In het commentaar van Bakker tref ik geen doorslaggevende argumenten aan tegen de bicarbonaattoediening bij partieel respiratoir gecompenseerde metabole acidose, als symptomatische therapie voor de hinderlijke dyspneu bij compensatoire hyperventilatie.

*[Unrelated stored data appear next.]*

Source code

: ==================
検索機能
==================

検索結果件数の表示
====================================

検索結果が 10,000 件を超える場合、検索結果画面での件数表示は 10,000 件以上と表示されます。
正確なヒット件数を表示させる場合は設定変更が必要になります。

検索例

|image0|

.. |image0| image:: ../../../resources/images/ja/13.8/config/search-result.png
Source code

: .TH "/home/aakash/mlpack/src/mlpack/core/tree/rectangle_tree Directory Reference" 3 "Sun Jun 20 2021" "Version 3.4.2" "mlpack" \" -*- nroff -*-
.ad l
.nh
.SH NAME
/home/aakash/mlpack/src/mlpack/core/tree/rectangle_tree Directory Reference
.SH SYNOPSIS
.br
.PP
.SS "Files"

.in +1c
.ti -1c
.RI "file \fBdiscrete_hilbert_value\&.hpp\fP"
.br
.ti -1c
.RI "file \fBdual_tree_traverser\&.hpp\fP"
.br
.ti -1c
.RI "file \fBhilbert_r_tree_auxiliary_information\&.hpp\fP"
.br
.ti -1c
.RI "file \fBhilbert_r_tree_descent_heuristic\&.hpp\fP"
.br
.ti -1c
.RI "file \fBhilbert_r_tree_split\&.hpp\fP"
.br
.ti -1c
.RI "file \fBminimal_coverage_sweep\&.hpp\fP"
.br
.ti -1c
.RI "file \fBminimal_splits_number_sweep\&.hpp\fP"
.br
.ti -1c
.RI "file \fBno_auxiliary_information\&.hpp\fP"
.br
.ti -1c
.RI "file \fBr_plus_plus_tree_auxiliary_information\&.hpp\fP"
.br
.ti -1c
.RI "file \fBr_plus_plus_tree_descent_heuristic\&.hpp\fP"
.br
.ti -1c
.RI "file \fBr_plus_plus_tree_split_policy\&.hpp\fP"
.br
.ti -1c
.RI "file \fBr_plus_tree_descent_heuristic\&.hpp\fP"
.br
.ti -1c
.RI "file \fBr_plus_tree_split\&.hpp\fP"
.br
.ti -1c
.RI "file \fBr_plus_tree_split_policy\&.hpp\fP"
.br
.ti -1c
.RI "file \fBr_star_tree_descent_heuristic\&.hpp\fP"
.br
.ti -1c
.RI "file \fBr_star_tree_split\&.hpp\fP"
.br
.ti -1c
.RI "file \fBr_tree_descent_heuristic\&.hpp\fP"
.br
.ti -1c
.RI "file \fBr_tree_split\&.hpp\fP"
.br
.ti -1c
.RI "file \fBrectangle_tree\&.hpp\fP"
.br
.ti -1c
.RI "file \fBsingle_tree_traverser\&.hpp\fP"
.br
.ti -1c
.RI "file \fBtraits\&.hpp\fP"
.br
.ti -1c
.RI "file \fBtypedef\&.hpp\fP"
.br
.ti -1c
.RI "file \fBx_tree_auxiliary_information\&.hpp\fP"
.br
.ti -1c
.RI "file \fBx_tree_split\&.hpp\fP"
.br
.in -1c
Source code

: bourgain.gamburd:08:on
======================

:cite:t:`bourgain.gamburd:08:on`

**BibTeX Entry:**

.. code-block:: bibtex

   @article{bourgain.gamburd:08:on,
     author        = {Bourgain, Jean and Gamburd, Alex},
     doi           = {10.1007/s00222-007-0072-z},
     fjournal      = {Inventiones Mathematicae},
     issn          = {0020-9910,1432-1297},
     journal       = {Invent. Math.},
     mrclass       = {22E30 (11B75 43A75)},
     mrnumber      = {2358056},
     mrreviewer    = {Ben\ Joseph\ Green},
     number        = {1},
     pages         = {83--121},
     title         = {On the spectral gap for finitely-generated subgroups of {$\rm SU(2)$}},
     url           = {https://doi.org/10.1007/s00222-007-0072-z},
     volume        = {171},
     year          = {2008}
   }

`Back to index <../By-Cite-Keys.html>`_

Wél heeft Bakker er terecht nog eens op gewezen, dat ook met de beste correcties van de plasmabicarbonaationenconcentratie en/of de plasma-pH de prognose bijzonder slecht is wanneer niet (tegelijkertijd) gezorgd wordt voor herstel van adequate weefselzuurstofvoorziening op korte termijn. Met dit kernpunt van Bakkers betoog ben ik het dus volledig eens.